Ömrünü İslam’a adayan Hasan el Benna nasıl suikasta uğradı?
Hayatını İslam'a adayan Hasan el Benna, henüz 22 yaşındayken 20. asrın en kapsamlı hareketi olan İhvan-ı Müslim'i kurdu. Sadece üç kahvehane ile başlayan onun bu mücadelesi, tüm dünyaya yayıldı. Dünya çapında 72 ülkede organize olan İhvan'ın 1928 yılında ilk filizlerini atan Mısırlı düşünür ve alim Benna, 12 Şubat 1949'da uğradığı suikast sonucu 43 yaşında hayata gözlerini yumdu. Peki, Hasan el Benna nasıl suikasta uğradı?
Giriş Tarihi: 12.02.2020
09:51
Güncelleme Tarihi: 12.02.2020
09:57
HASAN EL BENNA SUİKASTA NASIL UĞRADI?
Benna ve Müslüman Gençlik Cemiyeti Başkanı Muhammed el-Lisi, 12 Şubat 1949 tarihinde akşam saat 20 sularında Kraliçe Nazlı Caddesi'ndeki cemiyet binasından çıktığı anda suikast planı işlemeye başladı.

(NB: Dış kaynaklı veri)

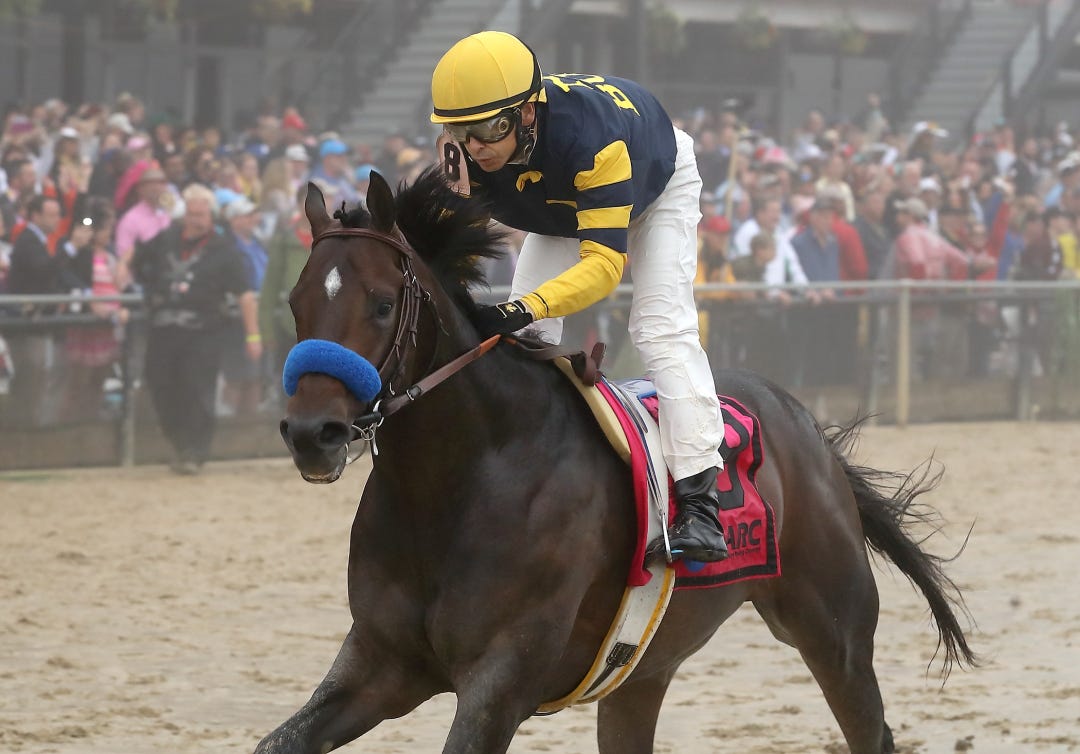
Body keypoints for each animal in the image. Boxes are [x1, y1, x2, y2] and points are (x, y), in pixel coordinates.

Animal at [261, 167, 975, 754]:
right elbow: (278, 741)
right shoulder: (382, 663)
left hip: (835, 630)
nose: (312, 432)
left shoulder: (501, 679)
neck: (456, 484)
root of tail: (806, 427)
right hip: (643, 669)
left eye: (383, 303)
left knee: (869, 727)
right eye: (296, 303)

Benna ve Lisi kapının önündeyken cemiyetin telefonu çaldı. Başkan telefona bakmak için içeri girdiğinde silah sesleri duydu. Hemen dışarı çıkan Lisi, Benna'nın vurulduğunu gördü.
Benna'ya ateş eden otomobilin peşinden koşan Lisi, araca yetişemese de plakasını alabildi. Bedenine 7 kurşun isabet eden Benna kaldırıldığı Kasr el-Ayni Hastanesi'nde hayata veda etti.
1952 yılında açıklanan başsavcılık raporunda, Benna suikastında kullanılan "9979" plakalı aracın, İçişleri Bakanlığı Ceza Soruşturmaları Genel Müdürü Amiral Mahmud Mecid'e ait resmi araç olduğu belirtildi. Benna'nın şehit edilmesi teşkilatın büyümesini yavaşlatmadı, tam tersine dünya çapında hızlı bir şekilde yayılmasının önünü açtı.
Hasan el Benna, kurşunlandıktan hemen sonra hastaneye kaldırıldı ama doktorlar kendilerine gelen emirler doğrultusunda kan kaybına müdahale etmedi. İhvan'ın kurucu mürşidi 12 Şubat 1949'da hastanede kan kaybından hayatını kaybetti.
Tank koruması eşliğinde cenazesi götürülüp polis koruması ile mezara defnedildi. Daha sonrasında mezarı kaybedildi.
CENAZE NAMAZINI KILMAYI YASAKLADILAR!
Hasan el-Benna'nın cenazesinin nasıl taşınıp kaldırıldığını el-Kitle Gazetesi şöyle anlattı: "Taziye için baba evine gelenler tutuklandılar . Şehit için Kur'an okumak ve cenaze namazı kılmak yasakland ı. Şehidin na'şı, önünde ve arkasında birçok silahlı polisi taşıyan arabalarla çevrili bir araba ile evine götürüldü.
Evin etrafı sarıldı, insanlar istese bile gelmelerine imkân bırakılmadı. Şehidin babası büyük âlim ve salih insan Ahmet el-Bennâ'ya polis, vefatı anında bildirdiği için altmış yaşını aşmış bulunan babanın adeta beli büküldü, sabaha kadar "Yarabbi, adaletine sığınıyorum, oğlumu şehit ettiler." diye inleyerek namaz vaktini bekledi. Evde yalnızdı. Diğer aile efradı tutuklanmışlardı."